Good Meat is the second company to receive the “no questions” clearance from the FDA. Upside Foods, which also produces cultivated chicken, received its regulatory “thumbs up” in November.
McKinsey analysts predict the cultivated meat industry, which makes meat from animal cells-fed growth factors, is likely to reach $25 billion in value by 2030. The cultivated-meat method is also estimated to cut greenhouse gas emissions by up to 96% via less water, land use and energy over the traditional way of using animals to make meat.
Dozens of companies, both in the U.S. and elsewhere, are working on cultivated, or cell-cultured, meat products, but have to receive approval from both the FDA and U.S. Department of Agriculture before commercializing their products in the United States.
Challenges still facing this industry include cost and time. For example, the growth medium needed to feed the cells can cost from hundreds to thousands of dollars per liter. Some companies are working to reduce this cost, and providing the infrastructure, so that the price of the finished product is closer to that of traditional meat and more meat can be produced faster.
Good Meat was the first company to get regulatory approval in Singapore to sell its product in 2020. This year, TechCrunch also reported that the company received regulatory approval from the Singapore Food Agency to use serum-free media for the production of its cultivated meat.
Tetrick expects a similar acceptance level to what the company has seen in Singapore, where he said taste-testing resulted in 70% of Singaporeans saying Good Meat’s chicken “tasted as good or better than conventional chicken.”
“Selling in Singapore has been a great way to see how consumers in the real world react to cultivated meat,” he said. “Some are excited and ready to dig in.

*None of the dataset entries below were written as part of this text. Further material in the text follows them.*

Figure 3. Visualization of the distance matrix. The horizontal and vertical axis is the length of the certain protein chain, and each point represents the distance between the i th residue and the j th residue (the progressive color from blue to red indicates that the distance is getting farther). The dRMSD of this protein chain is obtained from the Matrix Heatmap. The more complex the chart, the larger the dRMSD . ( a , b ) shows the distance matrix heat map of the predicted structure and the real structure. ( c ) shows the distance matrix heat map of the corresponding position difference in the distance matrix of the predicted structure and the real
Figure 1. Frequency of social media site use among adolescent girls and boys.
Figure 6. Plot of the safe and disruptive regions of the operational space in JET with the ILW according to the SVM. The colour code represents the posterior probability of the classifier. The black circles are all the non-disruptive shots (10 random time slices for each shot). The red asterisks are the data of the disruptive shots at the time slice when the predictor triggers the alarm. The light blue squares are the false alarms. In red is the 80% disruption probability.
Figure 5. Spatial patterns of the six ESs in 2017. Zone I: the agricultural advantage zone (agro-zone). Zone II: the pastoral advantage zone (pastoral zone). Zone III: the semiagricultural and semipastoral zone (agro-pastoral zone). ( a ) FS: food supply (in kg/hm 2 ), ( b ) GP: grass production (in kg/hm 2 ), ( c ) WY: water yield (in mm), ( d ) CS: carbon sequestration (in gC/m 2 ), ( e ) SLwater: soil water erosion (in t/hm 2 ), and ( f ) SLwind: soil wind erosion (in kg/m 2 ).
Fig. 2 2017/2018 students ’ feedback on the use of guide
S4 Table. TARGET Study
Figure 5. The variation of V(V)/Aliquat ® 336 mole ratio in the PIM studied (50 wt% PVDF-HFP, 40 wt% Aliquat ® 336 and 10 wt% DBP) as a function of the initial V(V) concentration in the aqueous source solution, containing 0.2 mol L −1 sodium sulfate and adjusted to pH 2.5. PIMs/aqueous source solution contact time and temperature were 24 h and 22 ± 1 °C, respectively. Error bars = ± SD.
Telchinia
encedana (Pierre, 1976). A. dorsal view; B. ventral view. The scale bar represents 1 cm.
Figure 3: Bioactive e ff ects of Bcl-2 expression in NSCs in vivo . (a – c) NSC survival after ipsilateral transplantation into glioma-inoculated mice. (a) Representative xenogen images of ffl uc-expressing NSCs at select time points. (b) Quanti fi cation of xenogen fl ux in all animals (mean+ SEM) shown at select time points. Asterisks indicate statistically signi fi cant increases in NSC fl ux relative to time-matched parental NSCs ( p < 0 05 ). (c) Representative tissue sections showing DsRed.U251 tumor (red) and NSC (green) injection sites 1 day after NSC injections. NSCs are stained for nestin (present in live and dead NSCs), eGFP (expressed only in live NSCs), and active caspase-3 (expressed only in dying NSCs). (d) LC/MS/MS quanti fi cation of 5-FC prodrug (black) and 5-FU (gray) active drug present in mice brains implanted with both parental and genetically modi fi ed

Some are more hesitant and want to learn more as they sit down to eat it. But after they finish their meal, the result is universally the same. They say ‘wow, that tastes like chicken,’ and that’s exactly the response we want.”
In the U.S., Good Meat has started the consumer education process, and while Tetrick said there will be challenges as it enters the market, its exposure in Singapore has helped in introducing the concept of cultivated meat.
Meanwhile, Rosie Wardle, co-founder and partner at Synthesis Capital, and an investor in Upside Foods, said via email that “clearance from the FDA is another positive milestone in the advancement of the cultivated meat industry, and illustrates the U.S. government’s leadership on food security and climate issues.”
“We expect further regulatory developments throughout 2023, including additional FDA clearances for other companies in the sector, and progress with USDA,” Wardle added. “We look forward to the first tasting of cultivated chicken in U.S. restaurants later this year.”